Without this, smaller groups will run the country in accordance with their understanding of Islamic sharia without regard to the regime of international human rights."


"It's the result of the failure of the international community to put more effort into resolving the instability in Somalia once and for all," Dr A-Najjar continued.

"Four years after the UN Security Council called for 8,000 international troops, we still don't even have half of them. So clearly Somalia is not an international priority."


A jihadist movement, Al Shabaab members have cited links with Al Qaeda although most analysts believe the affiliation to be minimal.

The group has several thousand fighters divided into regional units, which are thought to operate somewhat independently of one another.

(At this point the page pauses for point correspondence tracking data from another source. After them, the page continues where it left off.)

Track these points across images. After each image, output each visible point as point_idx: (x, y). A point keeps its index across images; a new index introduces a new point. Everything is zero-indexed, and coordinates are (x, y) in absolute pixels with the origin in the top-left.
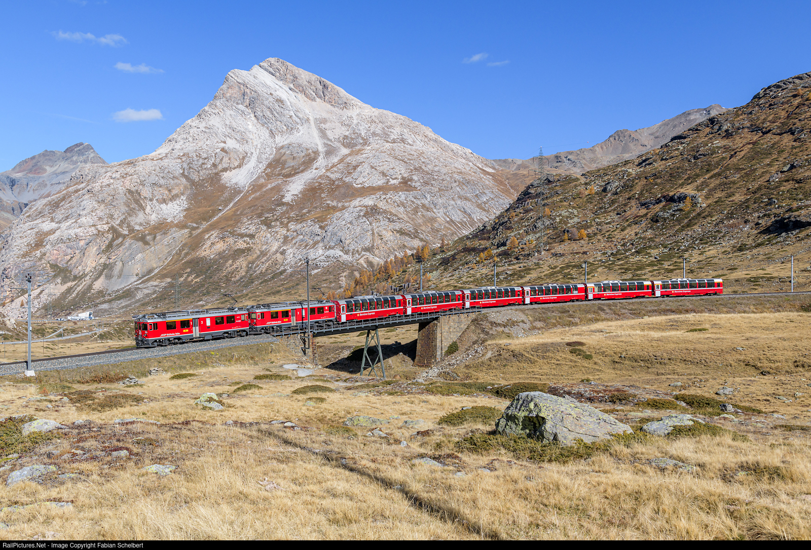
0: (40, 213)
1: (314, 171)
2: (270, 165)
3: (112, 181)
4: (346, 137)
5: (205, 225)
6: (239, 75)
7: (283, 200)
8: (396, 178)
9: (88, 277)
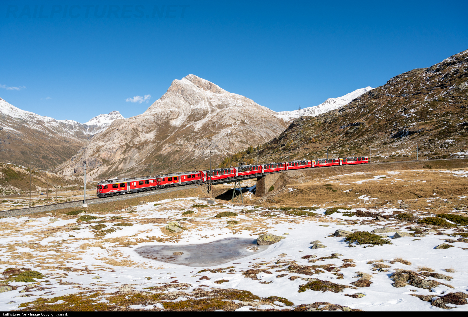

EJ Hogendoorn, the Horn of Africa Project Director for the International Crises Group, argued that Al Shabaab's incongruent groups have created a situation in which the more extreme among them have come to represent the whole.


"I think it's important to note that Al Shabaab is a very disparate coalition of like-minded groups," he told The Media Line.

"So there are certain localities that have more conservative leadership than others, and for good or bad the more extreme ones get more media attention than others."


"It's not that widespread," he said. "Al Shabaab is fairly sophisticated when it comes to some of its actions, which are carried out in this way not because they believe this is the most appropriate penalty for people but because they believe it sends out a message both internally and externally about what they seek to further: a religiously minded government based on a very conservative, literal reading of the Koran."


Somalia has not had a functioning government since the 1991 ousting of Mohamed Siad Barre.

The ensuing years have seen a chaotic system of rival clans controlling various parts of Somalia, with some of the worst fighting in years seen across the country over the past few months.


The battles pit moderate Islamists and soldiers of the shaky, Western-supported transitional government against militants from Al Shabaab.

Al Shabaab began an insurgency in late 2006 with assassinations and suicide bombings against the transitional government and aid workers, particularly in Mogadishu.

Originally the militant wing of the Islamic Courts Union, a group that controlled Mogadishu prior to the invasion by Ethiopian forces, Al Shabaab has made significant gains in the Horn of Africa nation and now controls much of Southern Somalia.

Western government's fear that Somalia's instability may provide a safe haven for terrorist groups, and some foreign militants are believed to have entered Somalia to join Al Shabaab's ranks.

The US has launched selected air strikes against Al Shabaab leaders thought to have ties to Al Qaeda, but analysts say this has only increased their support among Somalis.

The Western-backed Ethiopian military invaded the country in 2007, but many analysts believe this augmented Al Shabaab's insurgency campaign. Battles between Al Shabaab and Ethiopian forces caused roughly 400,000 people to flee the capital in August 2007.

The Ethiopians withdrew in January of this year after Al Shabaab attacked its forces for over 16 months.

African Union (AU) peacekeepers have also been in the country since 2007, but have made little impact with just over 3,000 troops from Uganda and Burundi.